Job Description
Are you ready to be at the forefront of technology, driving innovation and modernizing the world's most complex systems? Join the Aumni team at JPMorgan Chase as an MLOps Engineer III, where your expertise will help build and optimize our core model hosting, deployment, and monitoring infrastructure in AWS. We offer unparalleled opportunities for career growth and a collaborative environment where you can thrive and contribute to meaningful projects.
As an MLOps Engineer III at JPMorgan Chase within Aumni, your role will involve addressing complex business challenges with simple solutions. Your responsibilities will include configuring, maintaining, monitoring, and optimizing models developed by our data science teams.

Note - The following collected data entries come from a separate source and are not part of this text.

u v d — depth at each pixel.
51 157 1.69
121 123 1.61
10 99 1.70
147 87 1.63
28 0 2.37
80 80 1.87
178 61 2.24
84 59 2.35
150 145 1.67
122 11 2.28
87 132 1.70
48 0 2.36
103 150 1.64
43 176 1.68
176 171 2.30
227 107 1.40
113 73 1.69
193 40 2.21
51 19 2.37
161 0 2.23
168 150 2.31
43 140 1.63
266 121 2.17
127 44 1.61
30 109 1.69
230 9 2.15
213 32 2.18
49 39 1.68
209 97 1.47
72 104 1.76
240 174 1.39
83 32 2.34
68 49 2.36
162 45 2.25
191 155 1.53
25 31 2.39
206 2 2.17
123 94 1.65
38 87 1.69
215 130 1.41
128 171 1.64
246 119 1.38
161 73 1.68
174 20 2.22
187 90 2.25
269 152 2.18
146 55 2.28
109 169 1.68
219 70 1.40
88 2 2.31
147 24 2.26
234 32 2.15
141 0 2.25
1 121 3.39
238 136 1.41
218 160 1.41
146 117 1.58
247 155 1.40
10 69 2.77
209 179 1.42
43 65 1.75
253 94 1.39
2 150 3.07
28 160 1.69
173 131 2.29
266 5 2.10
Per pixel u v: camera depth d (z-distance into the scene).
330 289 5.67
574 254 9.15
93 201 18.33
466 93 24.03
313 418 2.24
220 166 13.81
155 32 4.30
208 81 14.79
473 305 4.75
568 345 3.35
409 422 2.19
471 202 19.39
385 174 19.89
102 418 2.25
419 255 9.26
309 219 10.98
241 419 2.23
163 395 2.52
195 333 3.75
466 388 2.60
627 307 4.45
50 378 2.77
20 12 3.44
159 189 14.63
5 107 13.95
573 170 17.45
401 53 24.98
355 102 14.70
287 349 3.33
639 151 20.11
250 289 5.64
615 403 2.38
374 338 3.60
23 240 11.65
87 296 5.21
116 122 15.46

You will play a significant role in ensuring end-to-end operations, availability, reliability, and scalability in the AI/ML domain.
Job Responsibilities
- Guide and assist in designing and deploying new AI/ML models in the cloud, gaining consensus from peers where appropriate.

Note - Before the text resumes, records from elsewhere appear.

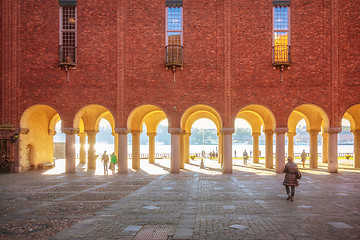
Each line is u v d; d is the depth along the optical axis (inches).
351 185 574.2
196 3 803.4
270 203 405.4
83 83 795.4
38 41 799.7
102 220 317.4
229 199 436.1
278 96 787.4
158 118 1150.3
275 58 788.6
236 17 799.7
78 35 799.7
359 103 778.2
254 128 1165.7
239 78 791.1
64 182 631.2
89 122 965.2
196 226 293.7
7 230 282.7
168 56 793.6
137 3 803.4
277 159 802.2
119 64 791.7
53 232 276.1
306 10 796.6
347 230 279.1
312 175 741.9
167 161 1253.1
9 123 792.9
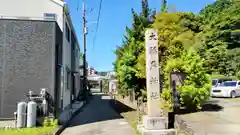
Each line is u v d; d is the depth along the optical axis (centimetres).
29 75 1407
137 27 1869
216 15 3891
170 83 1406
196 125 1030
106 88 6169
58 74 1677
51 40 1442
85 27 3061
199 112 1348
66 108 2034
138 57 1770
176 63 1408
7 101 1378
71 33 2541
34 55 1421
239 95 2270
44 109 1362
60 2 1884
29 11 1864
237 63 3216
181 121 1063
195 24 2586
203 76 1397
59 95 1695
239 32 3488
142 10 1911
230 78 2836
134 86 1827
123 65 1822
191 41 2072
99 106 2491
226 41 3525
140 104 1586
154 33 1119
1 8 1847
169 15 1909
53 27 1454
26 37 1426
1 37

- Design and implement automated continuous integration and continuous delivery pipelines for the Data Science teams.
- Write and deploy infrastructure as code for the models and pipelines you support.
- Collaborate with technical experts, key stakeholders, and team members to resolve complex technical problems.

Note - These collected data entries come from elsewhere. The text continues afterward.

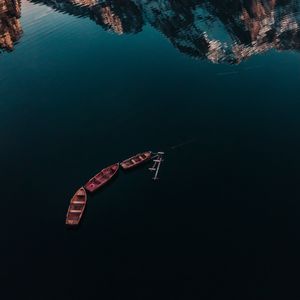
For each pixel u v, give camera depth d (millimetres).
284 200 79125
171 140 97188
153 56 136750
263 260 68500
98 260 71562
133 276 68250
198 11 167875
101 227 77312
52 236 76938
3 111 115812
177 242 72938
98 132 103250
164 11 170875
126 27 159875
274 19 153625
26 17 177875
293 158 88500
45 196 86062
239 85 115688
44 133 105188
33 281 69438
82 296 66250
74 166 93125
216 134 97500
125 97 116062
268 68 122625
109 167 89250
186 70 126438
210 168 87812
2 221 81250
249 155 90375
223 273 67125
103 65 134125
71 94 120438
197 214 77812
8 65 139500
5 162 96562
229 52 135125
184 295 64500
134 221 77750
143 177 86938
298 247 70188
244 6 166000
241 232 73562
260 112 103438
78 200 82188
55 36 157625
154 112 108000
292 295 62938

- Understand the importance of monitoring and observability in the AI/ML space, utilizing service level indicators and objectives.
- Proactively resolve issues before they impact stakeholders of deployed models.
- Support the adoption of MLOps best practices within your team.
Required Qualifications, Capabilities, and Skills
- Formal training or certification on MLOps concepts and 3+ years of applied experience.
- Understanding of MLOps culture and principles, with familiarity in implementing concepts at scale.
- Domain knowledge of machine learning applications and technical processes within the AWS ecosystem.
- Experience with infrastructure as code tooling such as Terraform and CloudFormation.
- Experience with container and container orchestration technologies like ECS, Kubernetes, and Docker.
- Knowledge of continuous integration and continuous delivery tools like Jenkins, GitLab, or GitHub Actions.
- Proficiency in programming languages: Python, Bash.
- Hands-on knowledge of Linux and networking internals.
- Understanding of roles served by data engineers, data scientists, machine learning engineers, and system architects, and how MLOps contributes to these workstreams.
Preferred Qualifications, Capabilities, and Skills
- Experience with model training and deployment pipelines, managing scoring endpoints.
- Familiarity with observability concepts and telemetry collection using tools like Datadog, Grafana, Prometheus, and Splunk.
- Understanding of data engineering platforms such as Databricks or Snowflake, and machine learning platforms like AWS Sagemaker.
- Comfortable troubleshooting common containerization technologies and issues.
- Ability to proactively recognize roadblocks and demonstrate interest in learning technology that facilitates innovation.
- Ability to identify new technologies and relevant solutions to ensure design constraints are met by the Data Science and Machine Learning teams.
- Comfortable with team collaboration, presenting technical concepts to non-technical audiences, and researching system design options.